The DOI and BLM’s denial of R.S. 2477 ROW in planning and other actions flies in the face of FLPMA 501a, 701a and 701h, as well as President Clinton’s Proclamation (6920) creating the GSENM (1996), which specifies, “[t]he establishment of this monument is subject to valid existing rights” and President Trump’s Proclamation (9682) affirmation, “subject to valid existing rights.” BLM’s position violates the rights of the dominate estate (counties) by the servient estate (BLM) over the use of vested public easements.
The EIS planners’ intent to adopt the current plan’s (2000) Map 2 and the transportation and access provisions of the current management plan (pg 46) is both legally and procedurally improper. The current management plan (2000) unilaterally “designates the route system for the Monument.” Map 2 purports to control “routes open for public use” and routes available for “administrative use only.” The current management plan (2000) states, “[a]ny route not shown on Map 2 is considered closed upon approval of this Plan, subject to valid existing rights [emphasis added].” The most egregious part of the current plan states, “Otherwise, the transportation system described in the Approved Plan will be the one administered in the Monument.” Footnote 1 of the current plan (2000) (pg 46) recognizes the existence of VERs established under R.S. 2477, however, the footnote continues with a purposeful, inaccurate statement in an effort to justify BLM’s intent to unilaterally establish a federal transportation system without regard to pre-existing VERs. It is the intent of BLM planners to incorporate the provisions of the current (2000) plan into the draft EIS. The duplicitous footnote (pg 48) states;
It is unknown whether any R.S. 2477 claims would be asserted in the Monument which are inconsistent with the transportation decisions made in the Approved Plan or whether any of those claims would be determined to be valid. To the extent inconsistent claims are made, the validity of those claims would have to be determined. If claims are determined to be valid R.S. 2477 highways, the Approved Plan will respect those as valid existing rights. Otherwise, the transportation system described in the Approved Plan will be the one administered in the Monument. Nothing in this Plan extinguishes any valid existing right-of-way in the Grand Staircase Escalante National Monument. Nothing in the this Plan alters in any way any legal rights the Counties of Garfield and Kane or the State of Utah has to assert and protect R.S. 2477 rights, and to challenge in federal court or other appropriate venue, any BLM road closures that they believe are inconsistent with their rights (emphasis added).

#####

**The tasks**
**A)** Quote the comment on R.S. 2477 rights-of-way word for word from "The DOI and" to "vested public easements.".
**B)** In the comment on R.S. 2477 rights-of-way, what does the current management plan (2000) say happens to any route not shown on Map 2?
**C)** Carry the comment on R.S. 2477 rights-of-way forward, picking up after its last sentence.

#####

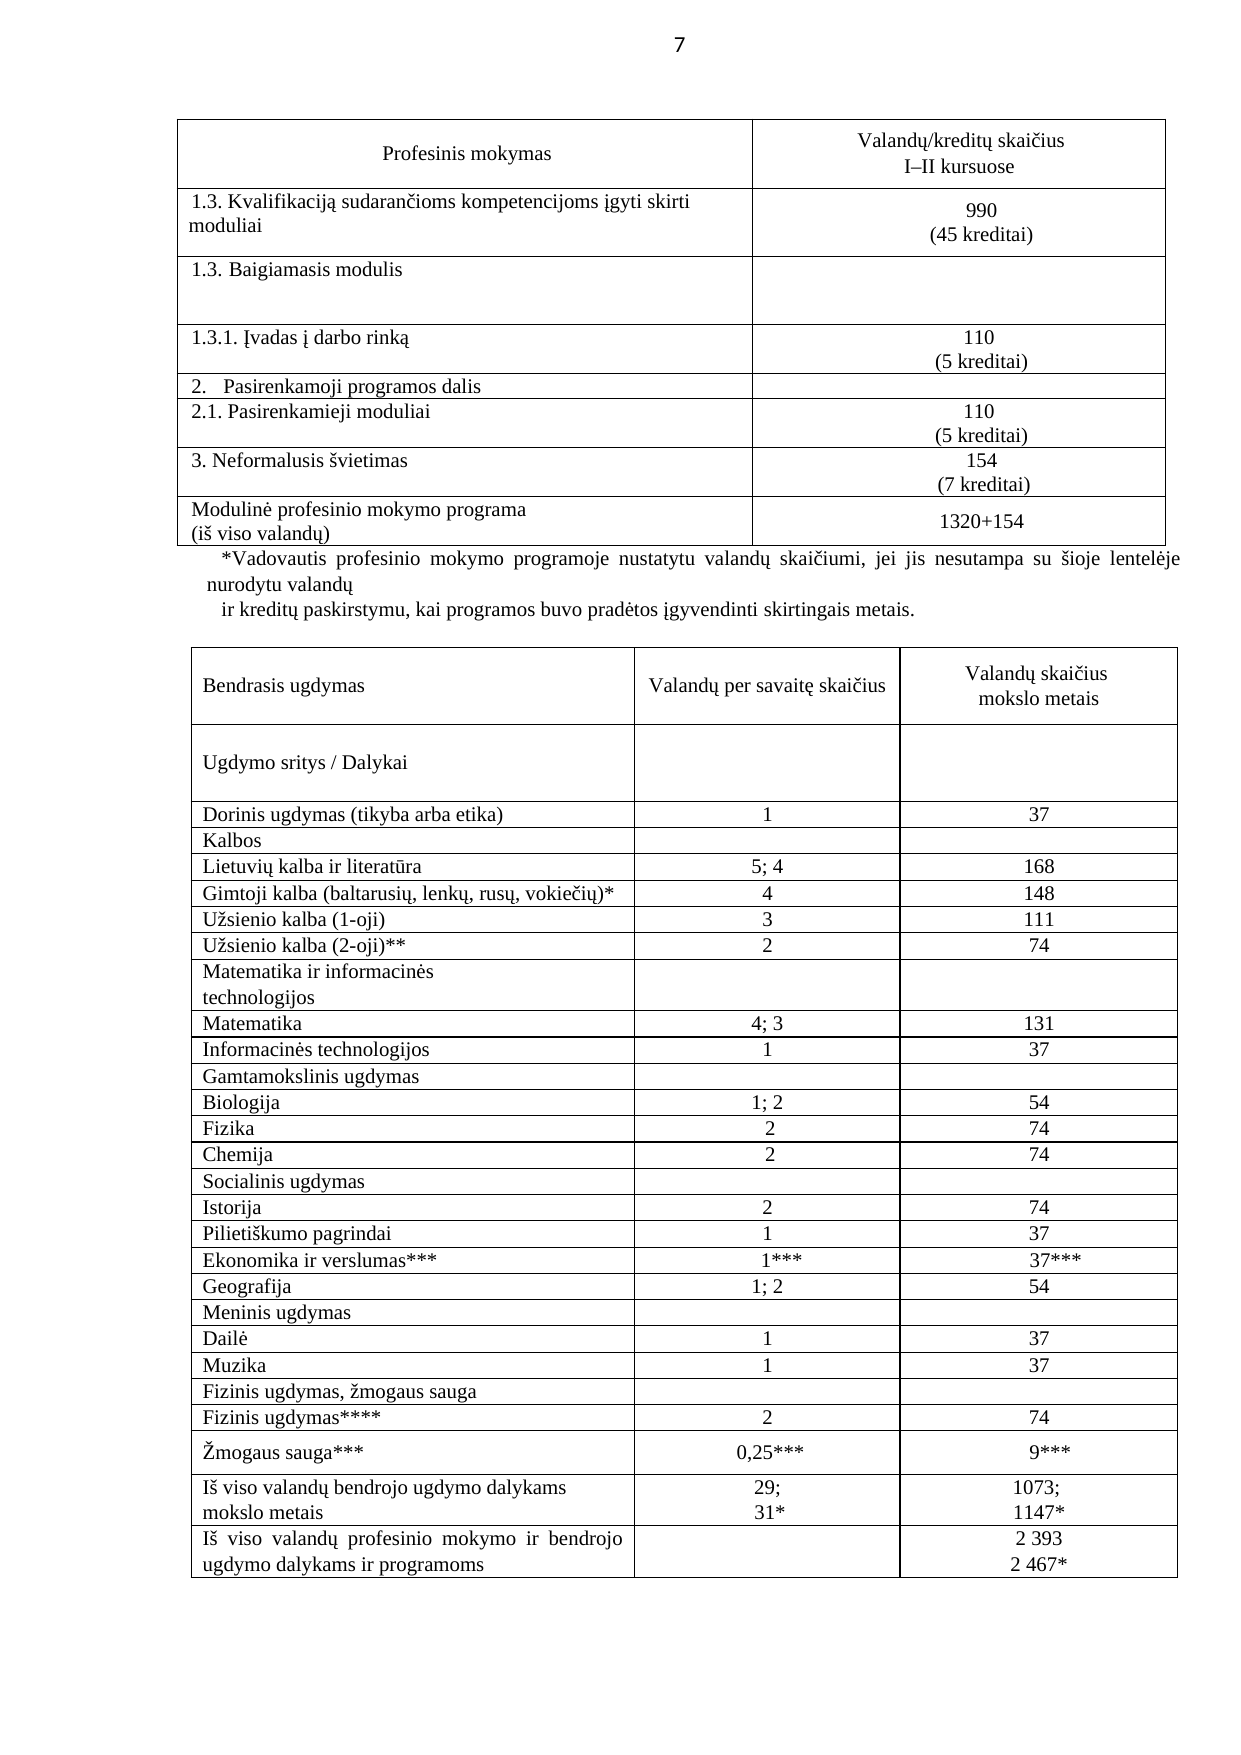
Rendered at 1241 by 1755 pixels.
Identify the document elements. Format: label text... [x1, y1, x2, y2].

table_cell 1 [635, 1326, 899, 1352]
table_cell [753, 257, 1165, 323]
table_cell Fizika [192, 1116, 634, 1141]
table_cell 74 [901, 933, 1177, 958]
table_header Valandų skaičius mokslo metais [901, 648, 1177, 724]
table_cell Muzika [192, 1353, 634, 1378]
table_cell 148 [901, 881, 1177, 906]
table_cell [901, 1064, 1177, 1089]
table_cell 2 393 2 467* [901, 1526, 1177, 1577]
table_cell 5; 4 [635, 854, 899, 879]
table_cell [635, 1064, 899, 1089]
table_cell 37 [901, 1221, 1177, 1247]
table_header Valandų per savaitę skaičius [635, 648, 899, 724]
table_cell Gimtoji kalba (baltarusių, lenkų, rusų, vokiečių)* [192, 881, 634, 906]
table_cell Biologija [192, 1090, 634, 1115]
table_cell Gamtamokslinis ugdymas [192, 1064, 634, 1089]
table_cell Istorija [192, 1195, 634, 1220]
table_cell 37 [901, 1038, 1177, 1063]
table_cell Meninis ugdymas [192, 1300, 634, 1325]
table_cell 37 [901, 1326, 1177, 1352]
table_cell Ugdymo sritys / Dalykai [192, 725, 634, 801]
table_cell 1.3.1. Įvadas į darbo rinką [178, 325, 752, 373]
table_cell [635, 725, 899, 801]
table_cell Dailė [192, 1326, 634, 1352]
table_cell 37 [901, 802, 1177, 827]
table_cell 1; 2 [635, 1274, 899, 1299]
table_cell [635, 828, 899, 853]
table_cell 1.3. Kvalifikaciją sudarančioms kompetencijoms įgyti skirti moduliai [178, 189, 752, 256]
table_cell 168 [901, 854, 1177, 879]
table_cell Kalbos [192, 828, 634, 853]
table_cell 990 (45 kreditai) [753, 189, 1165, 256]
table_cell 2 [635, 933, 899, 958]
table_cell 1.3. Baigiamasis modulis [178, 257, 752, 323]
table_header Valandų/kreditų skaičius I–II kursuose [753, 120, 1165, 187]
table_cell 154 (7 kreditai) [753, 448, 1165, 496]
table_cell 37 [901, 1353, 1177, 1378]
table_cell Užsienio kalba (1-oji) [192, 907, 634, 932]
table_cell Dorinis ugdymas (tikyba arba etika) [192, 802, 634, 827]
table_cell [901, 1379, 1177, 1404]
table_cell Geografija [192, 1274, 634, 1299]
table_cell 1 [635, 1353, 899, 1378]
table_cell Iš viso valandų profesinio mokymo ir bendrojo ugdymo dalykams ir programoms [192, 1526, 634, 1577]
table_cell Modulinė profesinio mokymo programa (iš viso valandų) [178, 497, 752, 545]
table_cell Iš viso valandų bendrojo ugdymo dalykams mokslo metais [192, 1475, 634, 1525]
table_cell Pilietiškumo pagrindai [192, 1221, 634, 1247]
table_cell 2.1. Pasirenkamieji moduliai [178, 399, 752, 447]
text ir kreditų paskirstymu, kai programos buvo pradėtos įgyvendinti skirtingais metais. [207, 597, 1182, 621]
table_header Profesinis mokymas [178, 120, 752, 187]
table_cell [635, 960, 899, 1010]
table_cell 1 [635, 1038, 899, 1063]
table_cell 54 [901, 1274, 1177, 1299]
table_cell Chemija [192, 1143, 634, 1168]
table_cell 4 [635, 881, 899, 906]
table_cell 1*** [635, 1248, 899, 1273]
table_cell 4; 3 [635, 1011, 899, 1036]
table_cell [901, 828, 1177, 853]
table_cell [753, 374, 1165, 398]
table_cell [901, 1300, 1177, 1325]
table_cell [635, 1169, 899, 1194]
table_cell 37*** [901, 1248, 1177, 1273]
table_header Bendrasis ugdymas [192, 648, 634, 724]
table_cell Lietuvių kalba ir literatūra [192, 854, 634, 879]
table_cell 2 [635, 1405, 899, 1430]
table_cell [901, 960, 1177, 1010]
table_cell [635, 1300, 899, 1325]
table_cell 0,25*** [635, 1431, 899, 1474]
table_cell 1073; 1147* [901, 1475, 1177, 1525]
table_cell 29; 31* [635, 1475, 899, 1525]
table_cell Socialinis ugdymas [192, 1169, 634, 1194]
table_cell [901, 725, 1177, 801]
table_cell [635, 1526, 899, 1577]
table_cell [635, 1379, 899, 1404]
table_cell 74 [901, 1195, 1177, 1220]
text *Vadovautis profesinio mokymo programoje nustatytu valandų skaičiumi, jei jis nesutampa su šioje lentelėje nurodytu valandų [207, 546, 1182, 596]
table_cell [901, 1169, 1177, 1194]
table_cell Žmogaus sauga*** [192, 1431, 634, 1474]
table_cell Matematika [192, 1011, 634, 1036]
table_cell 54 [901, 1090, 1177, 1115]
table_cell 131 [901, 1011, 1177, 1036]
table_cell Ekonomika ir verslumas*** [192, 1248, 634, 1273]
table_cell Matematika ir informacinės technologijos [192, 960, 634, 1010]
table_cell 111 [901, 907, 1177, 932]
table_cell 1320+154 [753, 497, 1165, 545]
table_cell 110 (5 kreditai) [753, 399, 1165, 447]
table_cell 74 [901, 1143, 1177, 1168]
table_cell 2 [635, 1116, 899, 1141]
table_cell 110 (5 kreditai) [753, 325, 1165, 373]
table_cell 74 [901, 1116, 1177, 1141]
table_cell 1; 2 [635, 1090, 899, 1115]
table_cell Fizinis ugdymas**** [192, 1405, 634, 1430]
table_cell 2 [635, 1195, 899, 1220]
table_cell 2 [635, 1143, 899, 1168]
table_cell 2. Pasirenkamoji programos dalis [178, 374, 752, 398]
table_cell 3 [635, 907, 899, 932]
table_cell 1 [635, 1221, 899, 1247]
table_cell 3. Neformalusis švietimas [178, 448, 752, 496]
table_cell Informacinės technologijos [192, 1038, 634, 1063]
table_cell 9*** [901, 1431, 1177, 1474]
table_cell Užsienio kalba (2-oji)** [192, 933, 634, 958]
table_cell 74 [901, 1405, 1177, 1430]
table_cell Fizinis ugdymas, žmogaus sauga [192, 1379, 634, 1404]
table_cell 1 [635, 802, 899, 827]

#####

**Set of answers**
**A)**
The DOI and BLM’s denial of R.S. 2477 ROW in planning and other actions flies in the face of FLPMA 501a, 701a and 701h, as well as President Clinton’s Proclamation (6920) creating the GSENM (1996), which specifies, “[t]he establishment of this monument is subject to valid existing rights” and President Trump’s Proclamation (9682) affirmation, “subject to valid existing rights.” BLM’s position violates the rights of the dominate estate (counties) by the servient estate (BLM) over the use of vested public easements.

**B)** Any route not shown on Map 2 is considered closed upon approval of the plan, subject to valid existing rights.

**C)**
It is unfortunate that the current plan (2000), ultimately approved by Secretary Babbitt intended to implement the illegitimate Babbitt policy to ignore all R. S. 2477 ROW and to not process any determinations of those ROWs without referral to Secretary Babbitt. Not a single R.S. 2477 ROW has been recognized by DOI or BLM since the Babbitt policy was issued in 1997. The adoption of these provisions in the draft EIS planning will continue federal management inconsistent with statutory and case law controlling federal actions.
Contrary to the claim in footnote 1 that BLM was unaware of any asserted R.S. 2477 rights-of-way as VERs, BLM was specifically aware of R.S. 2477 claims asserted in the GSENM prior to the crafting of footnote 1. Kane and Garfield Counties provided R.S. 2477 claims during the 1998-2000 planning process. The counties have additionally provided claims of R.S. 2477 ROWs to BLM since the GSENM Management Plan of 2000. It was well-known then and it is well-known now that there are major conflicts with transportation decisions made in the approved plan (2000). BLM’s claim of “unknown” claims was invalid then and its claim is invalid now and should be corrected in the draft EIS.
The claim in footnote 1 of the current plan (2000), which states, “claims would have to be determined” is inconsistent with both statutory and case law controlling the matter. R.S. 2477 ROW do not require agency determination. They do not require quiet title adjudication (10th Circuit). They were granted under federal law from 1866 to 1976 and established under conditions of state law without recordation, filing or even BLM’s knowledge. Until the illegitimate Babbitt policy there was very little controversy over R.S. 2477. The current management plan (2000) is legally mistaken in requiring adjudication before the counties can exercise their rights. The current management plan (2000) was illegitimate in adopting a federal transportation system taking-control of the counties’ long-established transportation systems established as vested public easements across federally managed lands.
The statement in footnote 1, “[n]othing in this plan extinguishes any valid existing right-of-way…” demonstrates federal double-speak. While federal action takes-control of county transportations systems, thereby, eviscerating the counties’ VERs and vested public easements by federal fiat, the Management Plan claims BLM is not doing what it is in fact doing. In this instance the BLM’s double-speak is duplicitous in the worst sense.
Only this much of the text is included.